Quand ils furent tous deux sortis, Brigard, s'adressant à Crozat et à Nougarède, en en moment près de lui, déclara que Saniel l'inquiétait:
—C'est un garçon qui se croit plus fort que la vie, dit-il, parce qu'il est solide et intelligent; qu'il prenne garde qu'elle ne l'écrase!
II
Quand Saniel et Glady se trouvèrent sur le trottoir de la rue de Vaugirard, la pluie qui tombait depuis le matin, fouettée par des rafales de l'ouest, venait de s'arrêter, et l'asphalte brillait propre et luisant comme un miroir.
—Il fait bon marcher, dit Saniel.
—La pluie va reprendre, répondit Glady en regardant le ciel tout chargé de gros nuages noirs qui passaient sur la face de la lune, balayés par le vent.
—Je ne crois pas.
Il était évident que Glady ne demandait qu'à prendre une voiture; mais, comme il n'en passait pas en ce moment, il fallut bien qu'il marchât à côté de Saniel.
—Savez-vous, dit-il, que vous avez blessé Brigard?

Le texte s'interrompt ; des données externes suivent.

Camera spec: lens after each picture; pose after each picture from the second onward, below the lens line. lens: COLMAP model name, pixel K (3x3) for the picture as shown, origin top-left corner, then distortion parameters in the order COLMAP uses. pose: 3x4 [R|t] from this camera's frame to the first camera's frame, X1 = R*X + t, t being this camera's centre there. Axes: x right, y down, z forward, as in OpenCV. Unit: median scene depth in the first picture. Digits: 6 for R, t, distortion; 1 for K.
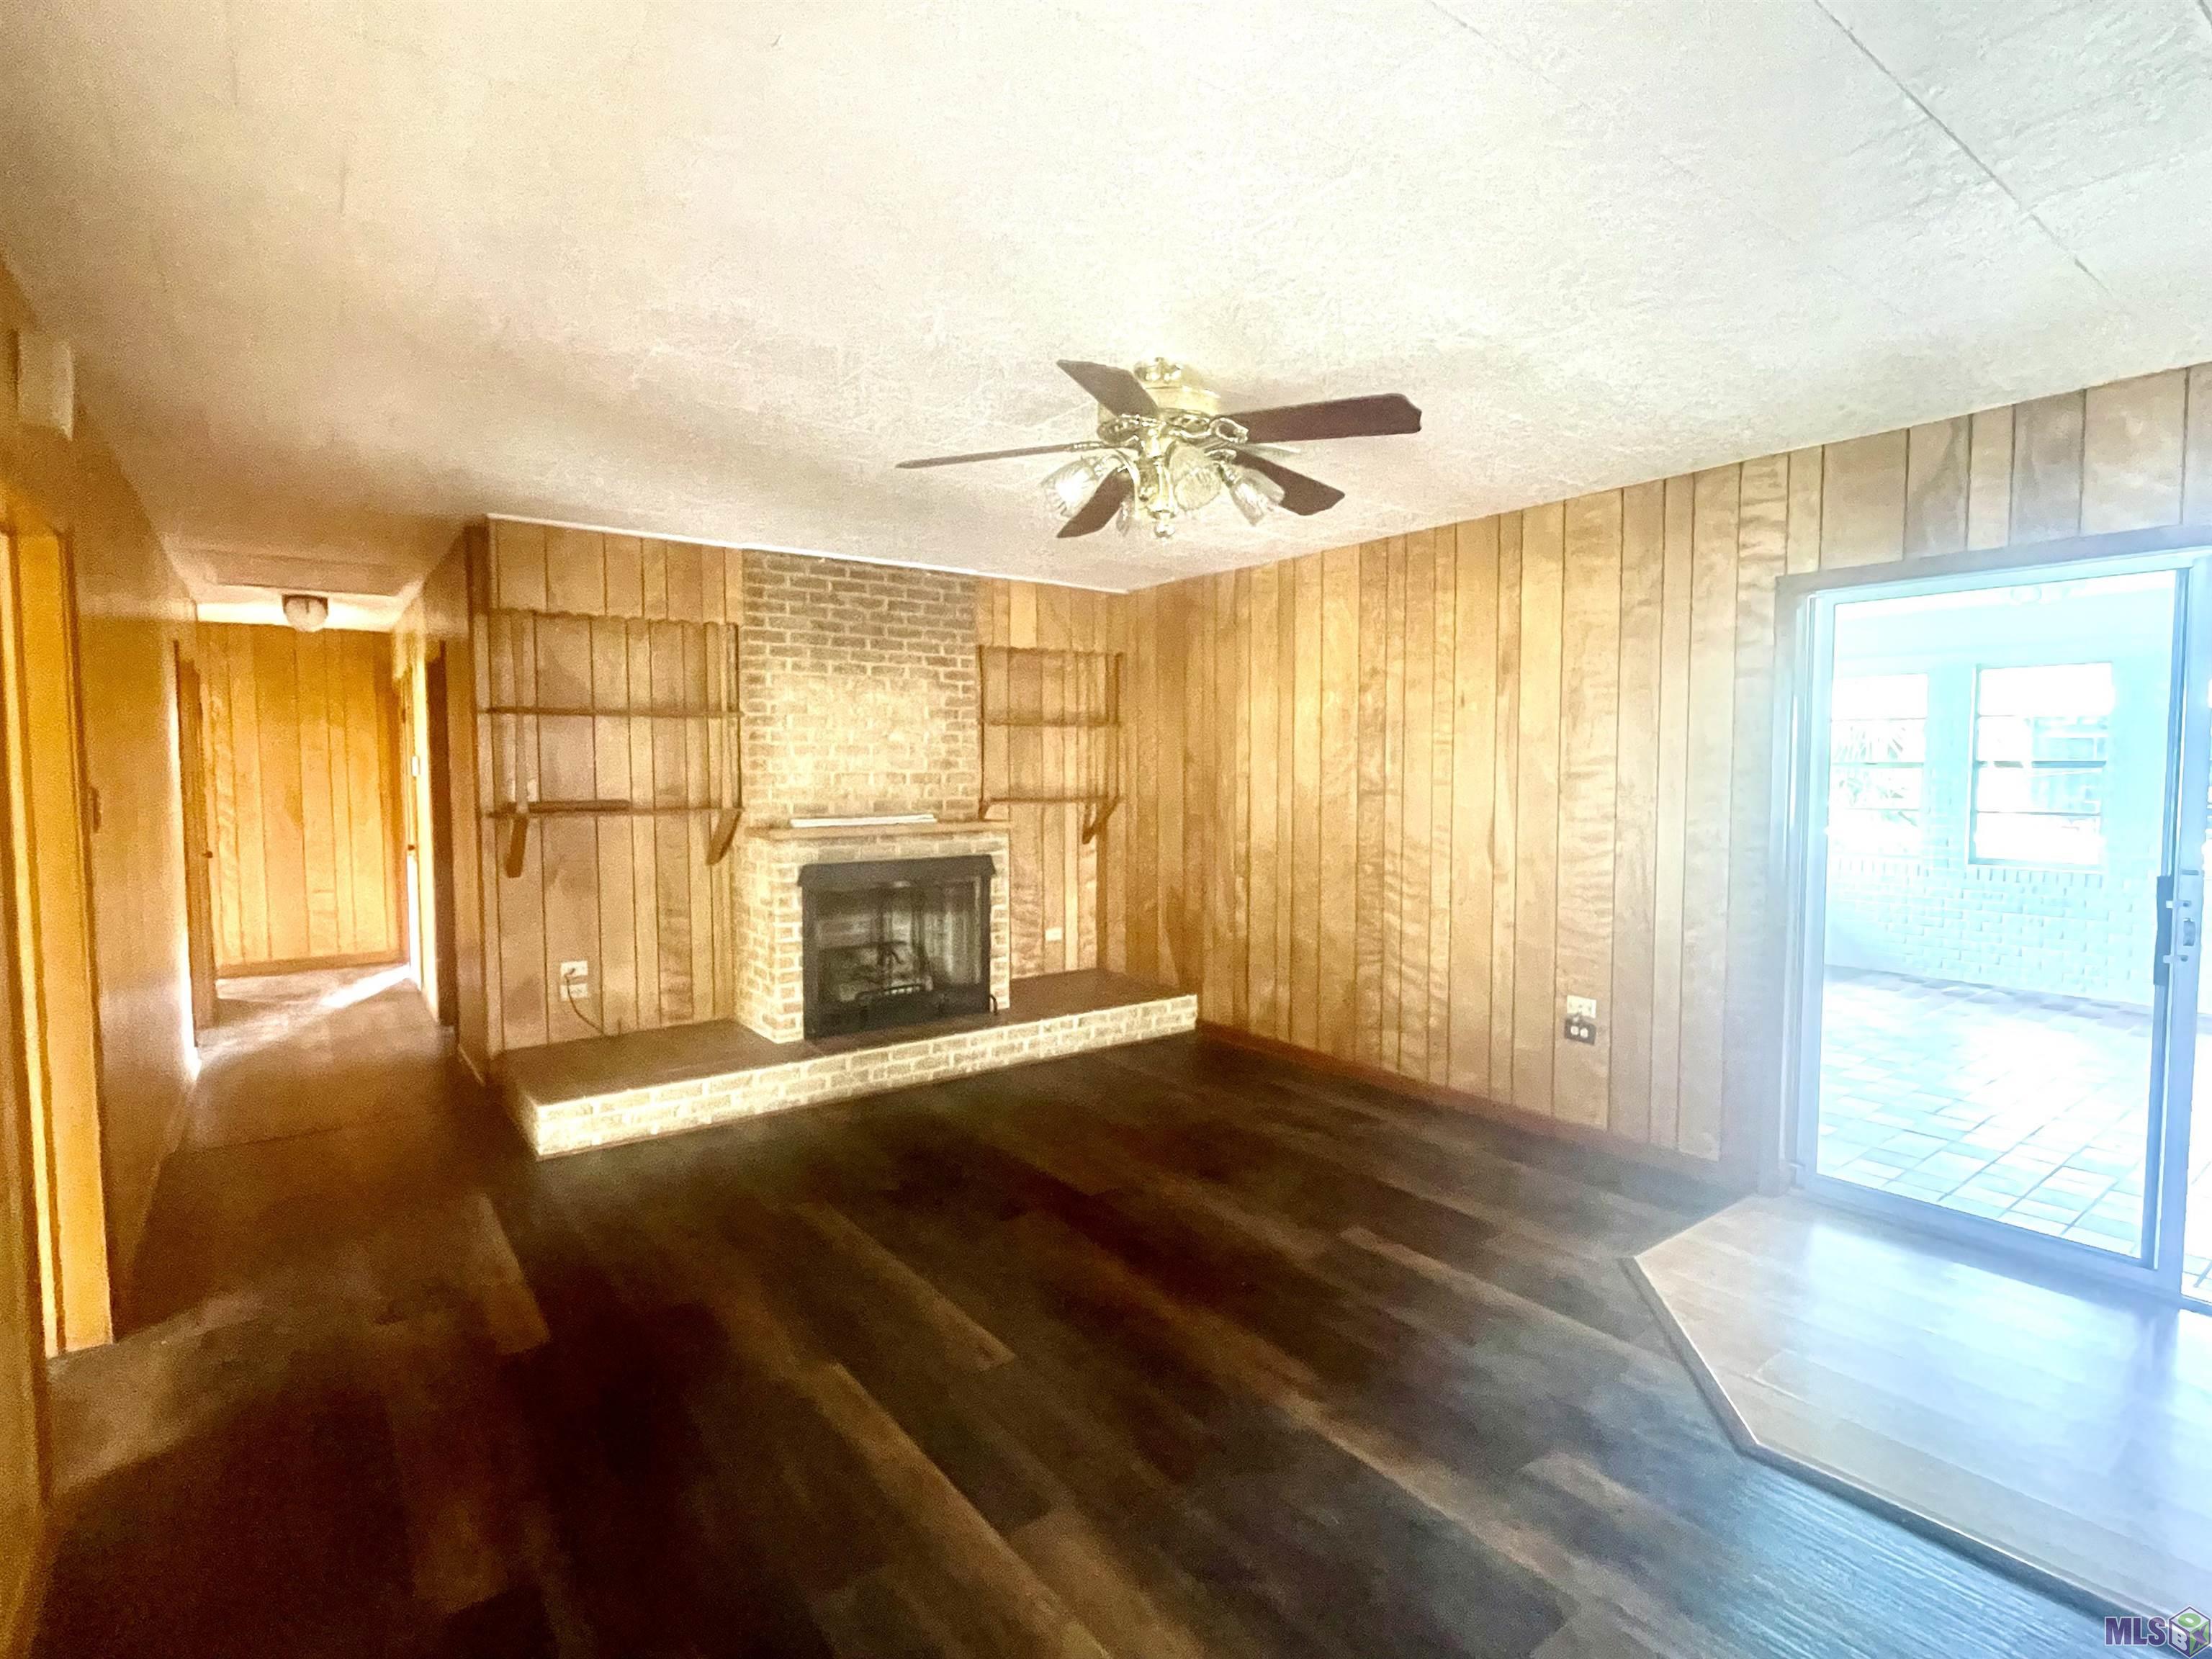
lens RADIAL K [[1092.4, 0, 1108.3], [0, 1092.4, 826.3], [0, 0, 1]] dist [-0.000342, -0.000526]
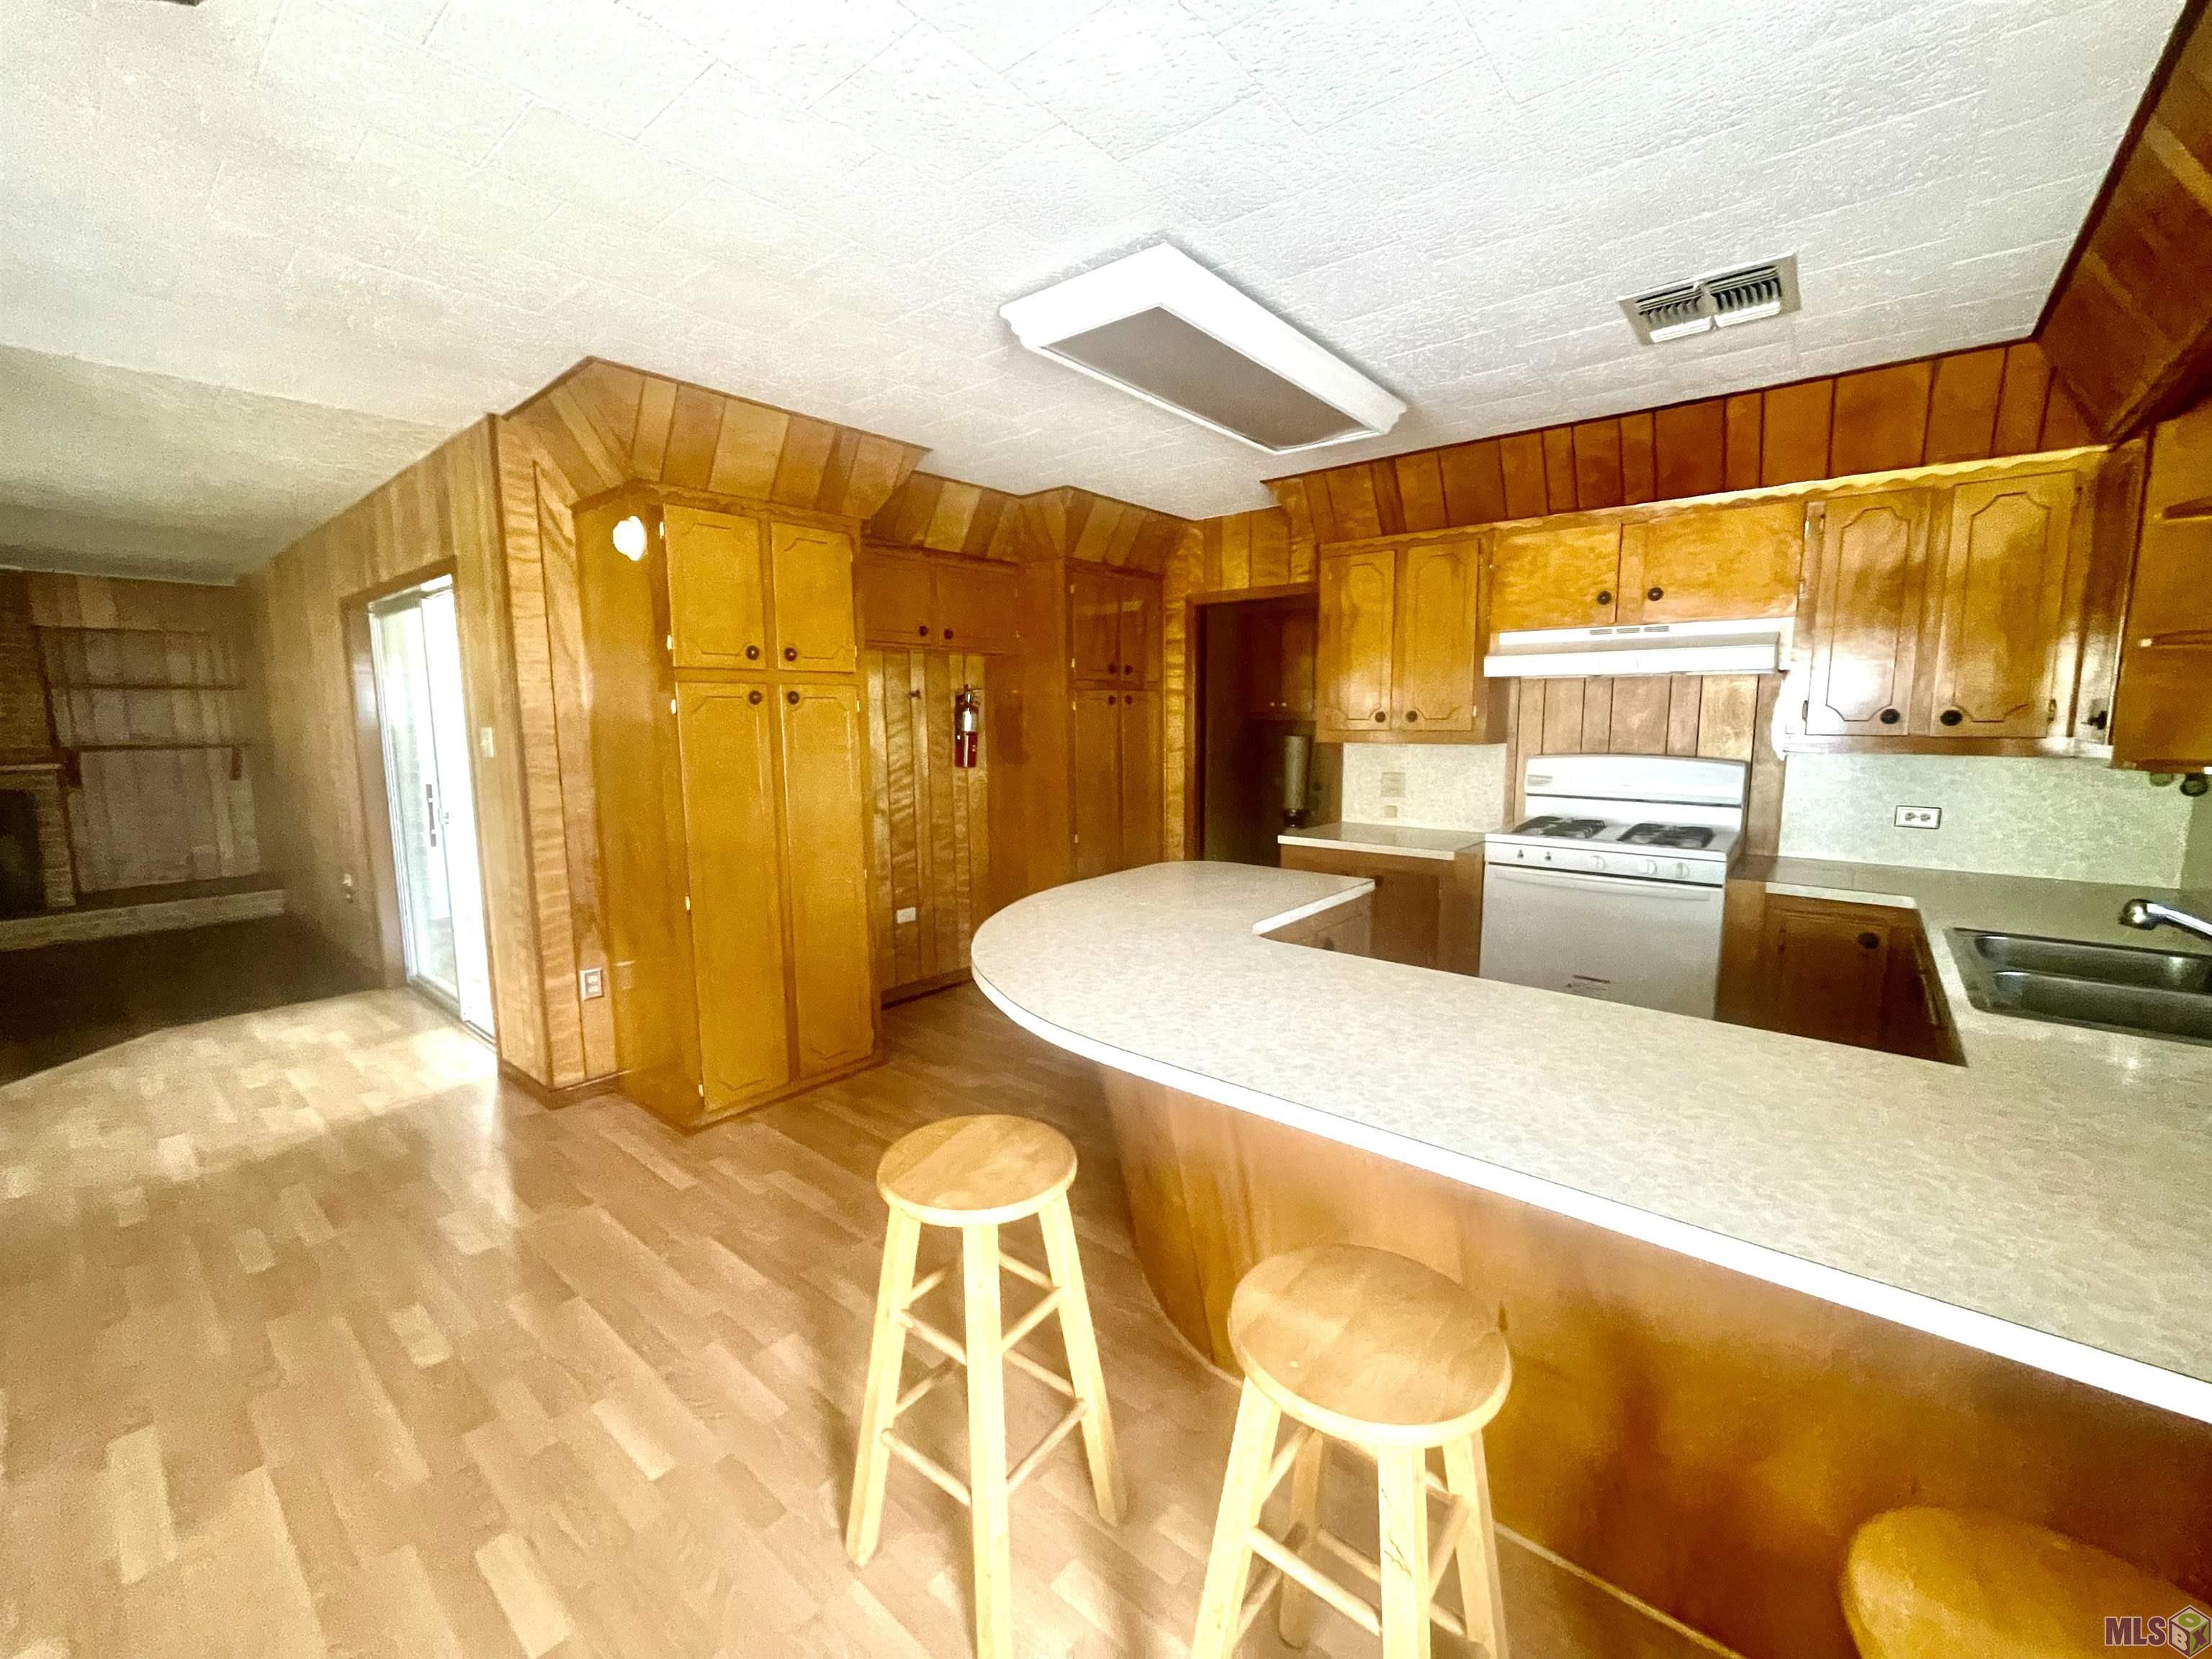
lens RADIAL K [[898.9, 0, 1113.0], [0, 898.9, 826.4], [0, 0, 1]] dist [0.000254, -0.000596]
pose [[0.970228, -0.033923, 0.239804, 0.942657], [0.016292, 0.997041, 0.075127, 0.010099], [-0.241643, -0.068983, 0.967910, -0.378815]]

—Sincèrement, je le regrette; mais la salle de notre ami Crozat n'est pas encore tout à fait une église, et je n'imaginais pas que la discussion y fût défendue.
—Nier n'est pas discuter.
—Vous me dites cela comme si vous étiez fâché contre moi.
—N'allez pas le croire; je suis fâché que vous ayez blessé Brigard, cela et rien de plus!
—C'est déjà trop, car j'ai pour vous une sincère estime et, si vous me permettez de le dire, une réelle amitié.
Mais Glady ne paraissait pas désirer que la conversation prit cette tournure.
—Je crois que voici une voiture vide, dit-il en apercevant un fiacre qui venait sur eux.
—Non, répondit Saniel, je vois la lueur d'un cigare derrière la vitre.
Glady eut un geste d'impatience auquel il ne s'abandonna pas, mais que Saniel, qui l'observait, devait d'autant mieux remarquer qu'il le guettait.
Riche et fréquentant les besoigneux, Glady vivait dans la crainte des emprunteurs.